- Coordinates: 45°04′09″N 93°16′54″W﻿ / ﻿45.06917°N 93.28167°W
- Carries: Four lanes of I-694 westbound Four lanes of Interstate 694 eastbound
- Crosses: Mississippi River
- Locale: Brooklyn Center, Minnesota, Fridley, Minnesota
- Maintained by: Minnesota Department of Transportation
- ID number: 9321 (westbound) 27801 (eastbound)

Characteristics
- Design: Girder bridge
- Total length: 776 feet
- Width: 74 feet
- Longest span: 200 feet
- Clearance below: 43 feet

History
- Opened: 1963 (westbound) 1988 (eastbound)

Location

= I-694 Bridge =

The I-694 Bridge is a pair of girder bridges that spans the Mississippi River between the cities of Brooklyn Center and Fridley in Minnesota. The westbound bridge was built in 1963 by the Minnesota Department of Transportation, and widened in 1987 with a new structure above the piers. The eastbound bridge was built in 1988, also by the Minnesota Department of Transportation.

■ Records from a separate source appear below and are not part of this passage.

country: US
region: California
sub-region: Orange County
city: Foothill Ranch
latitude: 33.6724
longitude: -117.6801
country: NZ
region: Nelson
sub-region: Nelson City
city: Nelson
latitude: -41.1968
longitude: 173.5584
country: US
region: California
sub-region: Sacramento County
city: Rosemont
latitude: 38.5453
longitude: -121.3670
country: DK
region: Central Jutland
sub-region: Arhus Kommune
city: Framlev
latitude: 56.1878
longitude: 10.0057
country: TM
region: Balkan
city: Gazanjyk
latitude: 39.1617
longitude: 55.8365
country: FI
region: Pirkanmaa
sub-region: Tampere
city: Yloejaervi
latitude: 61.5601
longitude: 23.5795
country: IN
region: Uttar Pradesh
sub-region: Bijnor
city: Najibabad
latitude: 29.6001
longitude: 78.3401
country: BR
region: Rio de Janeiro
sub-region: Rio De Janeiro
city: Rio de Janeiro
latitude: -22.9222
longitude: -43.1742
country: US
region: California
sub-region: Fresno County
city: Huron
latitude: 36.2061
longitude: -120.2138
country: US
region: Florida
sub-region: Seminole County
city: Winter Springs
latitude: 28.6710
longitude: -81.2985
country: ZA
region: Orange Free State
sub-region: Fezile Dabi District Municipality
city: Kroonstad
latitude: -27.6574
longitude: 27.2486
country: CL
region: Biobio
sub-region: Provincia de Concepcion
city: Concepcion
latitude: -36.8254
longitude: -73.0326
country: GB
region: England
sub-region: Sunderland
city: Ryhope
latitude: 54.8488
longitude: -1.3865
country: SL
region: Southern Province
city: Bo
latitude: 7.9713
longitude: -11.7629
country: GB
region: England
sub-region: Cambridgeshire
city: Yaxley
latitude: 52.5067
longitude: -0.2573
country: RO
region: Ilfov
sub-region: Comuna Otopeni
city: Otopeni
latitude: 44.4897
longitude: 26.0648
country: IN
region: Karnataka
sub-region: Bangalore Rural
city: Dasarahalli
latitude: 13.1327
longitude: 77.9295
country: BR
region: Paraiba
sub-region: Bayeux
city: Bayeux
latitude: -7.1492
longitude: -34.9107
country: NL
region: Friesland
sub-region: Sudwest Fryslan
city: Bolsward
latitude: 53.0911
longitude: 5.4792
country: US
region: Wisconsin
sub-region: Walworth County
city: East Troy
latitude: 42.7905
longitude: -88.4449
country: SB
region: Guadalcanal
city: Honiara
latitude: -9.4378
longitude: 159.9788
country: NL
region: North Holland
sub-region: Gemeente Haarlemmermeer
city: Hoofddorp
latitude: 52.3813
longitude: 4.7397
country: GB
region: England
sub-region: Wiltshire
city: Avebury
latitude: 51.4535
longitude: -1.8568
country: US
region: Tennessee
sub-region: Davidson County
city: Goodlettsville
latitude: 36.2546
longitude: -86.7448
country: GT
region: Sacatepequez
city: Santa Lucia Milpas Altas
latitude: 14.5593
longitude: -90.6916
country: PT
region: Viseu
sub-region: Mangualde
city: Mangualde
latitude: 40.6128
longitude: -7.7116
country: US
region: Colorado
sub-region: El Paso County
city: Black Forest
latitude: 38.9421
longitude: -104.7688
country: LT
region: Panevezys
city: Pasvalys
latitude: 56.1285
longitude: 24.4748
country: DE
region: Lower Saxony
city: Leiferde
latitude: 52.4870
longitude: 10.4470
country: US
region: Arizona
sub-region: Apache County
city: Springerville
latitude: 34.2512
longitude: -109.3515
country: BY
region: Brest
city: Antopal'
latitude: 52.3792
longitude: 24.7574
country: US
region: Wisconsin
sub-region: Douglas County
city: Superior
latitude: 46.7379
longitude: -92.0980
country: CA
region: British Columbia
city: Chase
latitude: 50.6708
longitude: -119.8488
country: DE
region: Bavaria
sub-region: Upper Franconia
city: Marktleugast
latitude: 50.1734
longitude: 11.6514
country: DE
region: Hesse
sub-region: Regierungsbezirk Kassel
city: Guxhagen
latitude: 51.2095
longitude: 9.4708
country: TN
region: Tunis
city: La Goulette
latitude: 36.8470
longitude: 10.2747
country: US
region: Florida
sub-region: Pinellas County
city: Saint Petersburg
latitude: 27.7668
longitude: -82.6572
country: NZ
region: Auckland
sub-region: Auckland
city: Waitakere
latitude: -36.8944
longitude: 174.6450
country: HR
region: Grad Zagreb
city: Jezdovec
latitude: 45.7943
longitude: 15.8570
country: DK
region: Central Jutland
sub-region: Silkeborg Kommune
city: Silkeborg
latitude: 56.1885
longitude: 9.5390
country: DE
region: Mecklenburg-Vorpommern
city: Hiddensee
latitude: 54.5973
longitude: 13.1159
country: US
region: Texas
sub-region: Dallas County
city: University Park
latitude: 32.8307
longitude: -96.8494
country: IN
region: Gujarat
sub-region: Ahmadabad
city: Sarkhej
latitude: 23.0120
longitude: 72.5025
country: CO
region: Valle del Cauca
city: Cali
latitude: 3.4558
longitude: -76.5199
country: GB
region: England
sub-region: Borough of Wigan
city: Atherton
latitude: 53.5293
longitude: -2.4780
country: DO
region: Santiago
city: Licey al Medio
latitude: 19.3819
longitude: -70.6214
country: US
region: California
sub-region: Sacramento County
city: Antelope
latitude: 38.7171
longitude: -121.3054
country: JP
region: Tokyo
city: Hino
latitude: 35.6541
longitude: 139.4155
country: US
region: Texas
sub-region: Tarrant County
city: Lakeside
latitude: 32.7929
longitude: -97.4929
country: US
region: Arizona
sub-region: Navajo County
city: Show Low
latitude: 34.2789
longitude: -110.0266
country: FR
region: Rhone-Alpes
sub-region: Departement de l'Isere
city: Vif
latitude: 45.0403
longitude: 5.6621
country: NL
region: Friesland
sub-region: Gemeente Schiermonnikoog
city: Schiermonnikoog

The former eastbound bridge was authorized in April 1942 at the beginning of World War II as a wartime construction link of Minnesota State Highway 100 to New Brighton, Minnesota. When Interstate 694 was built, the Highway 100 bridge was widened and used for the eastbound lanes, while a new bridge was built for the westbound lanes. The eastbound bridge, showing its age, was demolished in 1988 and a new bridge was built.

This bridge is Minnesota's second-busiest, carrying 150,000 cars per day. There is a sidewalk on the north side of the bridge allowing pedestrians and bicyclists to cross.